J. D. : Rien et tout à la fois. L’application Antibiogo aide les techniciens de laboratoire, même non experts, à mesurer et interpréter correctement les antibiogrammes, et donc à fournir des résultats précis aux médecins pour prescrire les antibiotiques les plus efficaces. En pratique, la certification ne change pas cela. En revanche, c’est un signal de confiance pour les utilisateurs, pour les autorités sanitaires et les partenaires qui souhaitent adopter la solution. Cela prouve que l’outil repose sur des bases solides de gestion des risques et de performances et de suivi post commercialisation (support produit et amélioration continue), des éléments qui sont gages de sérieux et qui favorisent l’adoption de l’application à grande échelle.

  • LFMSF : Peux-tu nous rappeler pourquoi Antibiogo est si important dans la lutte contre la résistance aux antimicrobiens ?
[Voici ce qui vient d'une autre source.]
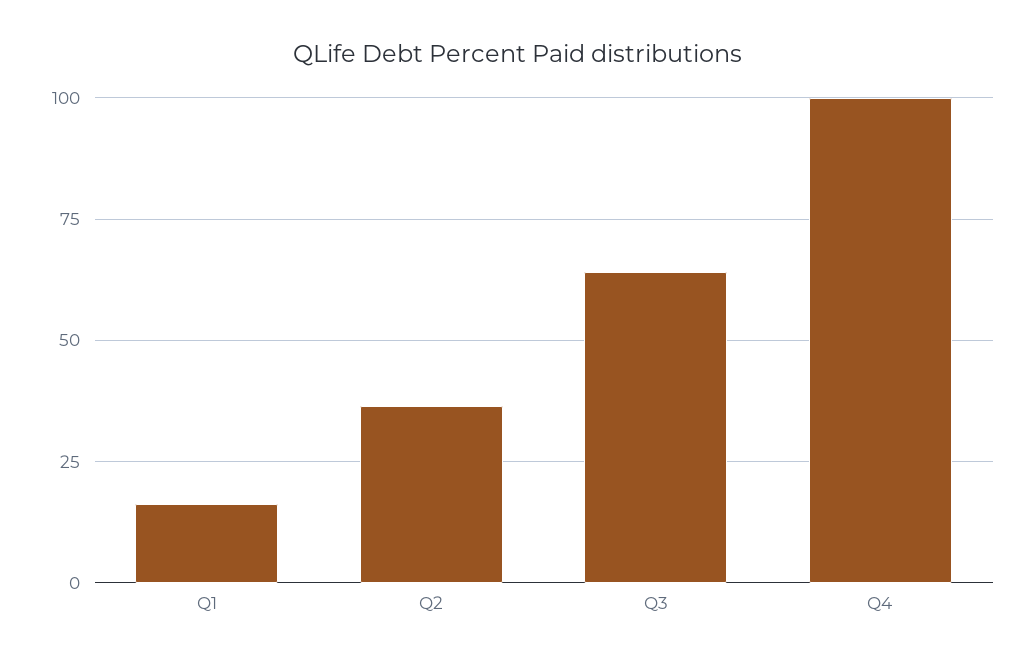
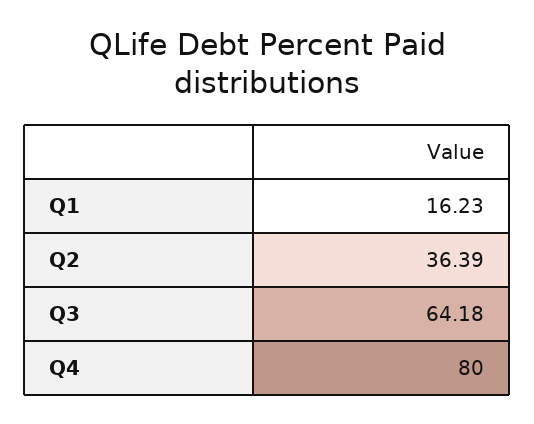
  {
    "Q1": 16.23,
    "Q2": 36.39,
    "Q3": 64.18,
-   "Q4": 100
+   "Q4": 80
  }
J. D. : La résistance aux antimicrobiens (RAM) est une menace majeure pour la santé publique : elle a causé 1,27 million de décès en 2019 et pourrait atteindre 10 millions d’ici 2050 si rien n’est fait. Dans les pays à ressources limitées, où MSF intervient, l’accès à des laboratoires de bactériologie clinique est souvent restreint. Les patients arrivent avec des infections qui ne répondent pas aux antibiotiques classiques, et les équipes médicales manquent de ressources pour guider leurs prescriptions. C’est précisément pour combler ce manque et soutenir les pratiques de prescription rationnelle que l’application Antibiogo a été développée.

  • LFMSF : Quels sont les prochains objectifs pour Antibiogo ?

J. D. : D’un point de vue règlementaire et qualité, nous poursuivons l’amélioration continue et la conformité au regard des dernières normes et réglementations. La certification ISO 13485 doit être renouvelée tous les trois ans, ce qui contribue à la crédibilité du projet et à la pérennité de l’outil. Par ailleurs, de nombreux pays ont adopté la solution en 2025, au-delà des terrains MSF, ce qui démontre la scalabilité d’Antibiogo et sa capacité à s’adapter à différents contextes. L’outil va continuer d’évoluer pour répondre aux besoins spécifiques des équipes, que ce soit au Yémen, au Laos, au Kenya ou en Afghanistan. L’objectif est que l’outil dépasse le stade d’innovation et devienne un élément intégré dans les pratiques de diagnostic de routine.

  • LFMSF : Un dernier mot pour conclure ?

J. D. : La certification ISO 13485 est un jalon majeur pour le projet Antibiogo. Elle atteste que nous avons atteint un niveau d’exigence élevé dans le développement et la gestion du projet, comparable à celui attendu dans les pays les plus avancés comme la France. Antibiogo n’est pas seulement une innovation technique : c’est un outil concret pour freiner la RAM et garantir un accès équitable aux soins. Notre ambition reste simple : que chaque patient, où qu’il vive, bénéficie d’un diagnostic fiable et d’un traitement efficace.